- [Goal]: Reproduce the stretch of material from the line containing "pose: elev=102.8 azim=172.6" through the line containing "Dot at: (369, 174)", shifting the dot's place in the second view by adding 68 to each of its coordinates and keeping every other line unchanged. Leave the pictures out.

-- Start of Data listing --

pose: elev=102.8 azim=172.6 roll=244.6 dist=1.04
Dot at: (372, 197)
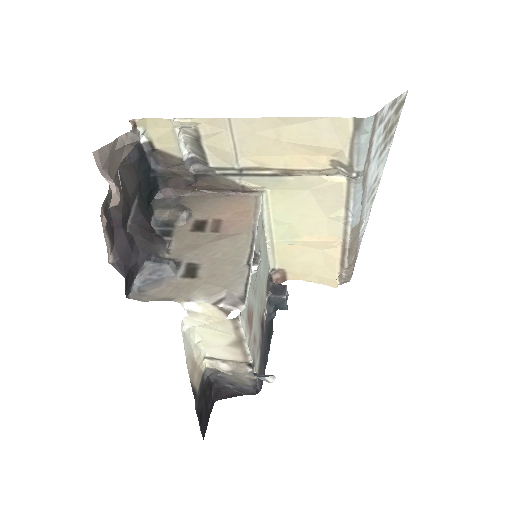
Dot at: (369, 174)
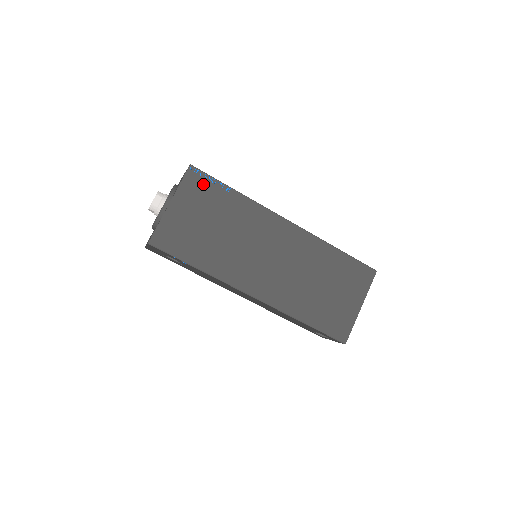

-- End of Data listing --
-- Start of Data listing --

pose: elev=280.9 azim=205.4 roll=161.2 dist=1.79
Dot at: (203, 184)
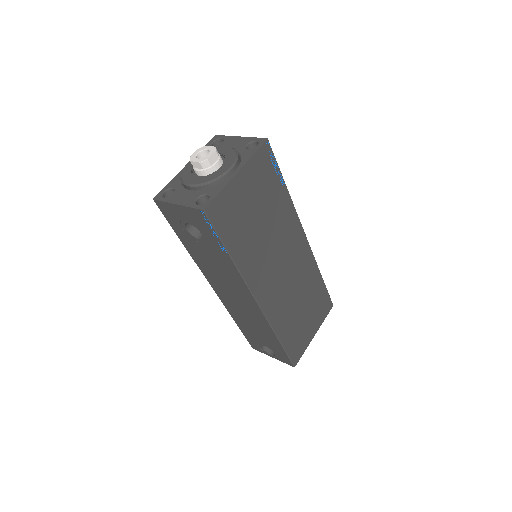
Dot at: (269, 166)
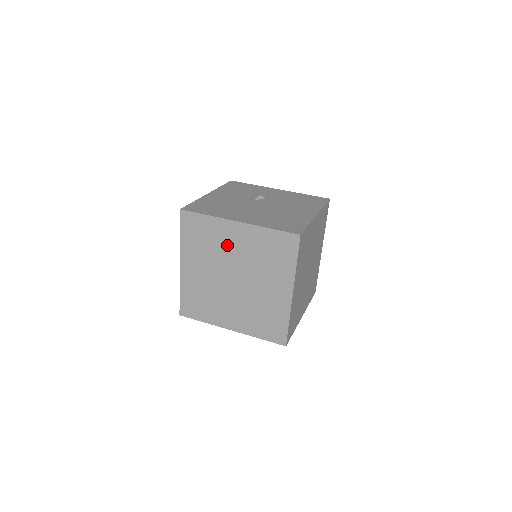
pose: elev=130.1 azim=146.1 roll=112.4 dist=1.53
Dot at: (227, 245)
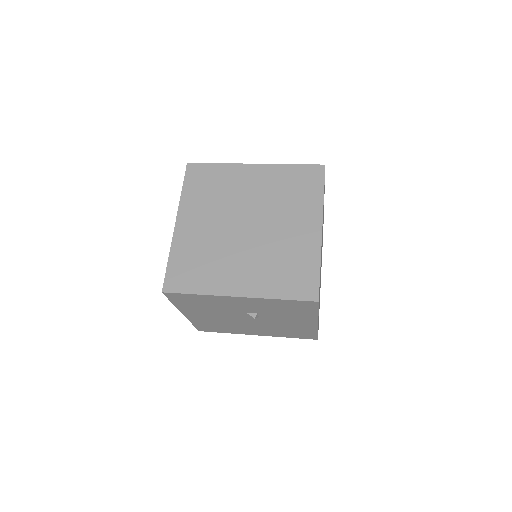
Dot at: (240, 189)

-- End of Data listing --

- [Solution for this exercise]:
pose: elev=102.8 azim=172.6 roll=244.6 dist=1.04
Dot at: (372, 197)
Dot at: (437, 242)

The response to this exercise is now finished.